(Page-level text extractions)
%%
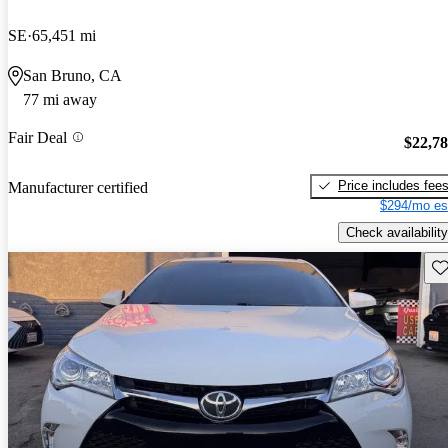
SE
65,451 mi
San Bruno, CA
77 mi away
Fair Deal
$22,7
Price includes fee
Manufacturer certified
$294/mo es
Check availability
Sav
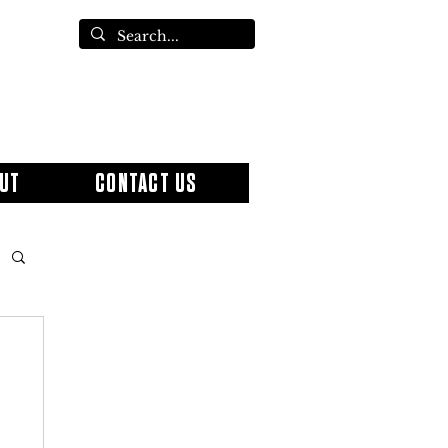
UT
CONTACT US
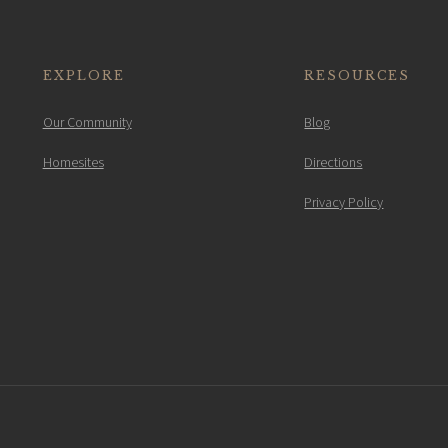
EXPLORE
RESOURCES
Our Community
Blog
Homesites
Directions
Privacy Policy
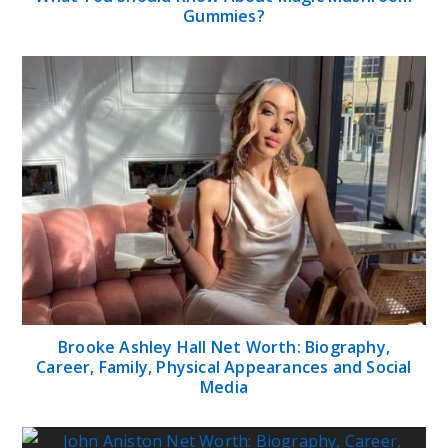
Gummies?
Brooke Ashley Hall Net Worth: Biography,
Career, Family, Physical Appearances and Social
Media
%%
▶ [Your goal]: Exclude the pictures and give back the rest of the data above exactly as written.

▶ [Worked solution]:
SE
65,451 mi
San Bruno, CA
77 mi away
Fair Deal
$22,7
Price includes fee
Manufacturer certified
$294/mo es
Check availability
Sav
UT
CONTACT US
EXPLORE
RESOURCES
Our Community
Blog
Homesites
Directions
Privacy Policy
Gummies?
Brooke Ashley Hall Net Worth: Biography,
Career, Family, Physical Appearances and Social
Media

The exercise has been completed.